Data lines:
· · ·

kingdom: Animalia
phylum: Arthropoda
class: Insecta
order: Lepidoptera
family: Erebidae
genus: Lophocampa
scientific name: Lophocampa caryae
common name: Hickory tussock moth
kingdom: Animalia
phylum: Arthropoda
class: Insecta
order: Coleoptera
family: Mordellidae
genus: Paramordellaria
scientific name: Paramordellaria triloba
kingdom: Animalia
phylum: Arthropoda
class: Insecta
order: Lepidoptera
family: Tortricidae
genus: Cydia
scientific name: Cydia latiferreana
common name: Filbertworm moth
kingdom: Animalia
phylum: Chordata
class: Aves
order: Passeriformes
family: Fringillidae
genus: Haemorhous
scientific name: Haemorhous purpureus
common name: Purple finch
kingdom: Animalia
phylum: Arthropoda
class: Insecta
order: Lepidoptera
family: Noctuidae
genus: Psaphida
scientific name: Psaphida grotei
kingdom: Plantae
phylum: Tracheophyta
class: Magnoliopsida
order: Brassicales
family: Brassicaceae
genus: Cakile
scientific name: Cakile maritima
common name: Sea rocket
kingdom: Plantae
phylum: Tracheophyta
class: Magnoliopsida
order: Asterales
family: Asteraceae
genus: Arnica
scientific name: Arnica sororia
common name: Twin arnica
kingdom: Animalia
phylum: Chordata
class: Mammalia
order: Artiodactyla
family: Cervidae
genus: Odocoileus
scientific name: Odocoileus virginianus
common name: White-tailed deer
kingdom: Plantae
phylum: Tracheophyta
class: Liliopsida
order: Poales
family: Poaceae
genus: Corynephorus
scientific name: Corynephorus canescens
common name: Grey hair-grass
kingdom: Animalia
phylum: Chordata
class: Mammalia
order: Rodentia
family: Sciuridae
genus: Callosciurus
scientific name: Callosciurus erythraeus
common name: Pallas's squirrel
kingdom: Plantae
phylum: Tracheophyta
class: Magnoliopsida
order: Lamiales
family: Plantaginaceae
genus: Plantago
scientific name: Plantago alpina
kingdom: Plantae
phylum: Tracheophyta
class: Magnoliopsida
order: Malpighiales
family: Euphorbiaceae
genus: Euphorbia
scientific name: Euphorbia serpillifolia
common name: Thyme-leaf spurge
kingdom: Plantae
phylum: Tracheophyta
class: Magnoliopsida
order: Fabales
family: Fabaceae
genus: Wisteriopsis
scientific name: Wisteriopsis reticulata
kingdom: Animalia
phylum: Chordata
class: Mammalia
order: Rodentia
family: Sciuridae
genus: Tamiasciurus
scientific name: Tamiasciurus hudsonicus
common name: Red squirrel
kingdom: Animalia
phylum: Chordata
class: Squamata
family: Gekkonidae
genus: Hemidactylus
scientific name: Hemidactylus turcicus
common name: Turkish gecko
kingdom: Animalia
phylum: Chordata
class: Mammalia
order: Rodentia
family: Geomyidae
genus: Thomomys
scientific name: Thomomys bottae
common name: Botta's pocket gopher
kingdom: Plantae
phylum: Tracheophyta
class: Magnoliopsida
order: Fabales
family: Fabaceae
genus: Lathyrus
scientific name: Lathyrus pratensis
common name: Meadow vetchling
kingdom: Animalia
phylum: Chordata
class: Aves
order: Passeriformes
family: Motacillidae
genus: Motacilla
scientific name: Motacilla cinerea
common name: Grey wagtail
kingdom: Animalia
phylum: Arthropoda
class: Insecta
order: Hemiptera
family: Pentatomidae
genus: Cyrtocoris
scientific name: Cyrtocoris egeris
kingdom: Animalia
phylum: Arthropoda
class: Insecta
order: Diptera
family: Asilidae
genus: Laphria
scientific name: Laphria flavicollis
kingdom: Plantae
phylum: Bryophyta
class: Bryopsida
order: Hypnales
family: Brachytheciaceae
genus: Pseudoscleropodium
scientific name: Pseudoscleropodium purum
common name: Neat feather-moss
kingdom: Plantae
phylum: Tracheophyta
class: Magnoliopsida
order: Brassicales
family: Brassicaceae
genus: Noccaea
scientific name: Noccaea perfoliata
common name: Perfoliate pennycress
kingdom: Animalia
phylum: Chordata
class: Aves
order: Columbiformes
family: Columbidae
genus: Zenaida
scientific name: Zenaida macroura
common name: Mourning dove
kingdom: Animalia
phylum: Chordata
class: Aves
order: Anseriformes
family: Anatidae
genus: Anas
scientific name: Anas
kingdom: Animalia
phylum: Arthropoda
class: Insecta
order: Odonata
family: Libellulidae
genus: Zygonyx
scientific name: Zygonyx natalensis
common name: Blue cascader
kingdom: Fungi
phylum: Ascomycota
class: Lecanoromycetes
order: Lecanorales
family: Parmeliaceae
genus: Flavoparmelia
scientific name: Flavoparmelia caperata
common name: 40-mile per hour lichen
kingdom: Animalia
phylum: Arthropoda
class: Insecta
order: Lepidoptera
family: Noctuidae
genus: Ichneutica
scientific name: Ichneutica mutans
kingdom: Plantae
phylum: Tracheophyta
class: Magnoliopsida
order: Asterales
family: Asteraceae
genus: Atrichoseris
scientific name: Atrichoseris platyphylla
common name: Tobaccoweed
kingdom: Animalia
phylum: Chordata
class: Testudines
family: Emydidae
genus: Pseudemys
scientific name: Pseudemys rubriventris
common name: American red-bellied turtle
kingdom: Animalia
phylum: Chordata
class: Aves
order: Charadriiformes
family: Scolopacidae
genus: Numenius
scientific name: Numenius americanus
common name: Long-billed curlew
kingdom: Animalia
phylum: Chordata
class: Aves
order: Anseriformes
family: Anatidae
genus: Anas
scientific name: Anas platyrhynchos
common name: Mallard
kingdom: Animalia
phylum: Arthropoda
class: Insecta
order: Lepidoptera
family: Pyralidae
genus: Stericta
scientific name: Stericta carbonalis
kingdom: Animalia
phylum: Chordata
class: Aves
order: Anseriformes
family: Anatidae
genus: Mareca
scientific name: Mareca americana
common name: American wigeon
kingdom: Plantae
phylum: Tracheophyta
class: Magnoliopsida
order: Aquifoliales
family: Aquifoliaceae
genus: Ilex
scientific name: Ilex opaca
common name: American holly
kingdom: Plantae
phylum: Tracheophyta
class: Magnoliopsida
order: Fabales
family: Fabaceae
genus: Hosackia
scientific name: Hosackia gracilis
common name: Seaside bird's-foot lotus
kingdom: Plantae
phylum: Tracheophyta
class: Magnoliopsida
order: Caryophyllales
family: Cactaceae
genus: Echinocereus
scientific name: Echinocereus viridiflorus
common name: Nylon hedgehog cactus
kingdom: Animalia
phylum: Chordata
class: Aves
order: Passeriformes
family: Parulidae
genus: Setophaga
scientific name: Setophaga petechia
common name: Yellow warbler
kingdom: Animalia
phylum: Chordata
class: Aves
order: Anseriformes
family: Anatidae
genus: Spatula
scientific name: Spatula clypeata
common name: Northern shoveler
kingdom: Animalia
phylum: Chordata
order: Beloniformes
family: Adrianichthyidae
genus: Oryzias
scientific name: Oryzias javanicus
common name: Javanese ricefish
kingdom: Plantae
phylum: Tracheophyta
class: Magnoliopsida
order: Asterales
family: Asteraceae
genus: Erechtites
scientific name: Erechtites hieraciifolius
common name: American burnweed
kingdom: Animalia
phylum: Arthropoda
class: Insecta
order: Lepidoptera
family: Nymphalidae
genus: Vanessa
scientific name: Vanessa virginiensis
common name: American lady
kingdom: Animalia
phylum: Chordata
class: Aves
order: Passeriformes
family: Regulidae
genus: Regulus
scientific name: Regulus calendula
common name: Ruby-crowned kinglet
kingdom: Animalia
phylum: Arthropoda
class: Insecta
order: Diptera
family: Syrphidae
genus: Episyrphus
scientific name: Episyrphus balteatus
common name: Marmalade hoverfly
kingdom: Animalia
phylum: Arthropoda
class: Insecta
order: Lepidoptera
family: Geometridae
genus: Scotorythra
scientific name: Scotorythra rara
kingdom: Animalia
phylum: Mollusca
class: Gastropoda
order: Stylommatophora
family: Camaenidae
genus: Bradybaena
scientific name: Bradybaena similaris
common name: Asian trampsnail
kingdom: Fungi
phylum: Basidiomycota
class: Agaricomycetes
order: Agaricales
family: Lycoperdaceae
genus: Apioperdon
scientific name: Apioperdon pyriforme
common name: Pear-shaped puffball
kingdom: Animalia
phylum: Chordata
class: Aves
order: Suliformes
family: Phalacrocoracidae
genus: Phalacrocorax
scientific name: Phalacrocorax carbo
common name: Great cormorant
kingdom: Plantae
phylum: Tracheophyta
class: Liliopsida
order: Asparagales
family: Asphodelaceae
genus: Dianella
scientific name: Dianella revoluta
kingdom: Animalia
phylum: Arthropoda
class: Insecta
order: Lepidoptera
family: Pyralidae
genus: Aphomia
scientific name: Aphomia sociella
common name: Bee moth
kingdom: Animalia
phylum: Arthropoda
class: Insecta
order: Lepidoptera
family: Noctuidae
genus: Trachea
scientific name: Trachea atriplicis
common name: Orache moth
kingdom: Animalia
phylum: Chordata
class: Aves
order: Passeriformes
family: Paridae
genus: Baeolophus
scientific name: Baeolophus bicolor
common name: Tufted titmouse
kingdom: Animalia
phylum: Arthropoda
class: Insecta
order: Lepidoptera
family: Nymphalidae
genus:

· · ·

Task description:
Rewrite the stretch of records from the line containing "genus: Pseudemys" through the line containing "genus: Vanessa", substituting "vernacular name" for every "common name" and leaving everything else unchanged.

Result for this exercise:
genus: Pseudemys
scientific name: Pseudemys rubriventris
vernacular name: American red-bellied turtle
kingdom: Animalia
phylum: Chordata
class: Aves
order: Charadriiformes
family: Scolopacidae
genus: Numenius
scientific name: Numenius americanus
vernacular name: Long-billed curlew
kingdom: Animalia
phylum: Chordata
class: Aves
order: Anseriformes
family: Anatidae
genus: Anas
scientific name: Anas platyrhynchos
vernacular name: Mallard
kingdom: Animalia
phylum: Arthropoda
class: Insecta
order: Lepidoptera
family: Pyralidae
genus: Stericta
scientific name: Stericta carbonalis
kingdom: Animalia
phylum: Chordata
class: Aves
order: Anseriformes
family: Anatidae
genus: Mareca
scientific name: Mareca americana
vernacular name: American wigeon
kingdom: Plantae
phylum: Tracheophyta
class: Magnoliopsida
order: Aquifoliales
family: Aquifoliaceae
genus: Ilex
scientific name: Ilex opaca
vernacular name: American holly
kingdom: Plantae
phylum: Tracheophyta
class: Magnoliopsida
order: Fabales
family: Fabaceae
genus: Hosackia
scientific name: Hosackia gracilis
vernacular name: Seaside bird's-foot lotus
kingdom: Plantae
phylum: Tracheophyta
class: Magnoliopsida
order: Caryophyllales
family: Cactaceae
genus: Echinocereus
scientific name: Echinocereus viridiflorus
vernacular name: Nylon hedgehog cactus
kingdom: Animalia
phylum: Chordata
class: Aves
order: Passeriformes
family: Parulidae
genus: Setophaga
scientific name: Setophaga petechia
vernacular name: Yellow warbler
kingdom: Animalia
phylum: Chordata
class: Aves
order: Anseriformes
family: Anatidae
genus: Spatula
scientific name: Spatula clypeata
vernacular name: Northern shoveler
kingdom: Animalia
phylum: Chordata
order: Beloniformes
family: Adrianichthyidae
genus: Oryzias
scientific name: Oryzias javanicus
vernacular name: Javanese ricefish
kingdom: Plantae
phylum: Tracheophyta
class: Magnoliopsida
order: Asterales
family: Asteraceae
genus: Erechtites
scientific name: Erechtites hieraciifolius
vernacular name: American burnweed
kingdom: Animalia
phylum: Arthropoda
class: Insecta
order: Lepidoptera
family: Nymphalidae
genus: Vanessa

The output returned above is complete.